%%

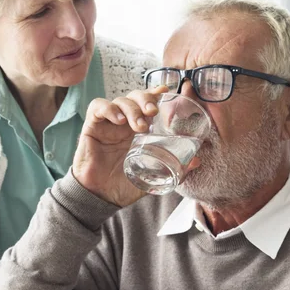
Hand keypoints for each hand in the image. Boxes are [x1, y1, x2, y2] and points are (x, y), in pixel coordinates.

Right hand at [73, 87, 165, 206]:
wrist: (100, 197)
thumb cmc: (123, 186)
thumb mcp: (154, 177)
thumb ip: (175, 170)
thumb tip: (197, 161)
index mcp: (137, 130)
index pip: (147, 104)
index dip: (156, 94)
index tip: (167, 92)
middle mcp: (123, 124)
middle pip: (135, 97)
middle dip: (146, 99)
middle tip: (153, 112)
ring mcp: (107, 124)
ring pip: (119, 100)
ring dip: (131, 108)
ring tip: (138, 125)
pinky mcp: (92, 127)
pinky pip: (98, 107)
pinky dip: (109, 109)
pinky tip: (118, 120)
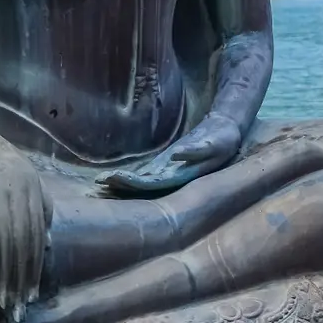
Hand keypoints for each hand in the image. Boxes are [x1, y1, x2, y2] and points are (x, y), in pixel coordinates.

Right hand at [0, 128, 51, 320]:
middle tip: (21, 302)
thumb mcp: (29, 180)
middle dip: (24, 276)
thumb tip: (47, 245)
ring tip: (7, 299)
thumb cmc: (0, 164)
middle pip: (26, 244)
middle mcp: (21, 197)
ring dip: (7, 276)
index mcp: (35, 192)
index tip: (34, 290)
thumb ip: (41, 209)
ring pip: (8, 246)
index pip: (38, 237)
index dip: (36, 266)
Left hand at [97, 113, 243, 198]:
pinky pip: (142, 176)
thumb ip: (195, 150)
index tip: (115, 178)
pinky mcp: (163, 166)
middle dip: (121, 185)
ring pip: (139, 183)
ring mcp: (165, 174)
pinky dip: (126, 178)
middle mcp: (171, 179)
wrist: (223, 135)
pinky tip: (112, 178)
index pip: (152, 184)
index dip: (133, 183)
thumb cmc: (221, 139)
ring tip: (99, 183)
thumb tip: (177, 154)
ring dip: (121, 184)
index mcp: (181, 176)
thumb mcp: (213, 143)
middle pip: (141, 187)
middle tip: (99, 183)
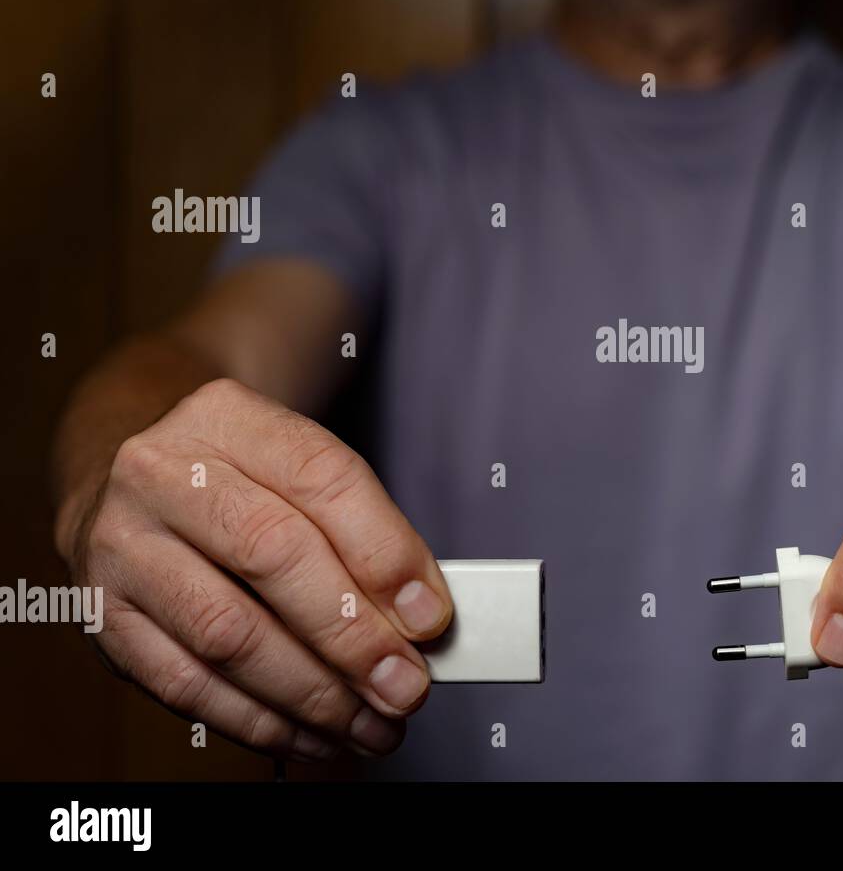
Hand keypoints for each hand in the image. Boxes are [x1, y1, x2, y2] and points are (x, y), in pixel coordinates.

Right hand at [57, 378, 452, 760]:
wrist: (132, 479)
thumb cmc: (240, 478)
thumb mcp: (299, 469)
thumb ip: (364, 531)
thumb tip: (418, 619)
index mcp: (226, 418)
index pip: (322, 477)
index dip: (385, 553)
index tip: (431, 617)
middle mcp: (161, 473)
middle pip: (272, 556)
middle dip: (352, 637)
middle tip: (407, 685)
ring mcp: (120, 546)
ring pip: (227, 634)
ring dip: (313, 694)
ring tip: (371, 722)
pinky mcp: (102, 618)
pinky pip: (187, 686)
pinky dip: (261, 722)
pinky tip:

%%

→ **Description of the task**: Everything in the records above except the pictures is to be reproduced word for word.

→ **Solution for this task**:
Hand keypoints for each hand in the image. Boxes are [x1, y1, x2, y2] and points are (x, y), in pixel coordinates.

Right hand at [73, 87, 165, 206]:
wrist: (100, 197)
thumb cmc: (123, 186)
thumb mcp: (154, 177)
thumb ip: (175, 170)
thumb tip: (197, 161)
index mcp: (137, 130)
index pip: (147, 104)
index dip: (156, 94)
index tip: (167, 92)
middle mcp: (123, 124)
middle pip: (135, 97)
middle dip: (146, 99)
middle tip: (153, 112)
ring mcp: (107, 124)
ring pip: (119, 100)
ring dip: (131, 108)
ring tip: (138, 125)
pinky mcp: (92, 127)
pinky pip: (98, 107)
pinky dip: (109, 109)
pinky tip: (118, 120)
Hand keypoints for each hand in the image. Boxes are [x1, y1, x2, y2] and points are (x, y), in pixel coordinates.

Right hand at [0, 128, 51, 320]:
middle tip: (21, 302)
thumb mcp: (29, 180)
middle dip: (24, 276)
thumb tip: (47, 245)
ring tip: (7, 299)
thumb cmc: (0, 164)
middle pip: (26, 244)
middle mcp: (21, 197)
ring dip: (7, 276)
index mcp: (35, 192)
index tip: (34, 290)
thumb ip: (41, 209)
ring pip: (8, 246)
index pip: (38, 237)
index dip: (36, 266)
Left hand at [97, 113, 243, 198]:
pinky pip: (142, 176)
thumb ip: (195, 150)
index tip: (115, 178)
pinky mcp: (163, 166)
middle dip: (121, 185)
ring pip: (139, 183)
ring mcp: (165, 174)
pinky dip: (126, 178)
middle mcp: (171, 179)
wrist: (223, 135)
pinky tip: (112, 178)
index pip: (152, 184)
index dip: (133, 183)
thumb cmc: (221, 139)
ring tip: (99, 183)
thumb tip: (177, 154)
ring dip: (121, 184)
index mcp: (181, 176)
thumb mcp: (213, 143)
middle pip: (141, 187)
middle tip: (99, 183)
Hand keypoints for each hand in the image. Boxes are [x1, y1, x2, y2] and points are (x, y), in pixel coordinates.

Right hand at [57, 378, 452, 760]:
wrist: (132, 479)
thumb cmc: (240, 478)
thumb mcp: (299, 469)
thumb ip: (364, 531)
thumb tip: (418, 619)
index mcp: (226, 418)
index pip: (322, 477)
index dip: (385, 553)
index tip: (431, 617)
middle mcp: (161, 473)
middle pip: (272, 556)
middle dip: (352, 637)
middle tip: (407, 685)
ring mcp: (120, 546)
ring pip: (227, 634)
ring dip: (313, 694)
ring tip: (371, 722)
pinky mcp: (102, 618)
pinky pip: (187, 686)
pinky dip: (261, 722)
pinky tip:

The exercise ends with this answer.